Stage 3: Proprietary IP. Apollo evolved from internal tool to proprietary platform. It now handles task management, CRM, knowledge base, release tracking, and time logging — all optimized for the specific workflow of an AI-native consultancy.
Stage 4: Recurring revenue. The platform creates recurring revenue opportunities alongside consulting income. Clients who started as consulting engagements become platform users. The consulting relationship provides context for platform development, and the platform enhances consulting delivery.
Stage 5: Consulting premium. Paradoxically, having proprietary IP makes the consulting practice more valuable, not less. Clients see a firm with deep operational tooling and documented methodologies as more credible than a firm selling only human hours. The platform becomes a trust signal.
This pipeline — consulting to internal tooling to proprietary IP to recurring revenue to consulting premium — is the playbook for the next generation of services companies. It's not consulting or software. It's consulting becoming software.
The $1B Question
What does the next $1B services company look like?
It looks like a 200-person firm generating the output of a 2,000-person traditional consultancy. It has a proprietary AI platform that every employee uses and that generates independent revenue. It prices based on outcomes, not hours. Its gross margins look more like software (60-70%) than services (30-40%). It grows at software rates (30%+ annually) because each new engagement compounds the platform's capability.

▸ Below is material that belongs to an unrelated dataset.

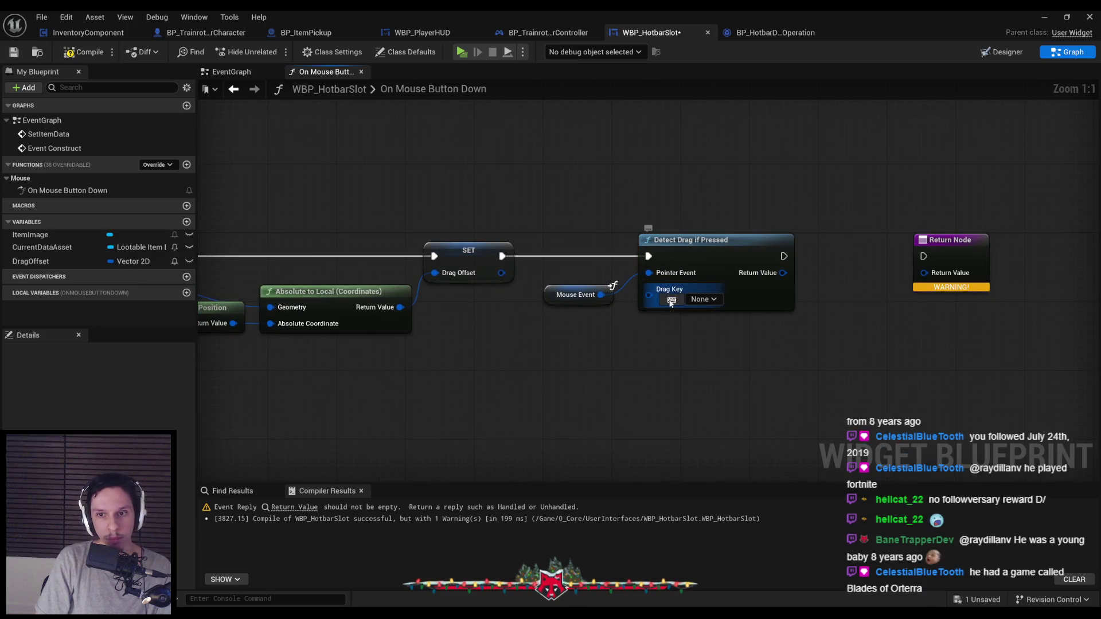
pyautogui.click(671, 298)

The math: 200 people at $2M revenue per employee (achievable with AI-augmented delivery and outcome pricing) equals $400M revenue at 65% gross margin. At the software-like growth rates that AI-native delivery enables, that's a clear path to $1B within five years.
Y Combinator is right. The agency of the future looks like a software company. But the critical insight is the transition path. You don't start as a software company. You start as a consultancy that systematically converts client engagements into reusable IP, builds that IP into a platform, and uses the platform to create leverage that traditional services firms can't match.
Implications for Founders and Investors
For founders building services companies: The window to build AI-native delivery infrastructure is now. Firms that invest in tooling today will have compound advantages within 18-24 months. The longer you wait, the more ground you cede to competitors who are building platforms while you're still selling hours.
For investors evaluating services companies: Look for the pipeline. Is the firm converting consulting IP into platform assets? Is revenue diversifying beyond T&M billing? Is revenue per employee growing faster than headcount? These are the leading indicators that separate antifragile consultancies from fragile ones.
For enterprise buyers: The best consulting engagement in 2026 isn't the one with the most consultants — it's the one that brings AI-augmented delivery and delivers outcomes in half the time. Demand outcome-based pricing. You'll quickly discover which firms have genuine AI capabilities and which are just putting "AI" in their proposals.
The $400B consulting market isn't shrinking. It's transforming. And the firms that emerge as leaders will look less like the McKinsey of 2020 and more like the software companies of 2030 — with consulting as the premium implementation layer on top of AI-native platforms.
That's not a prediction. It's already happening. The only question is whether you're building the future or billing for the past.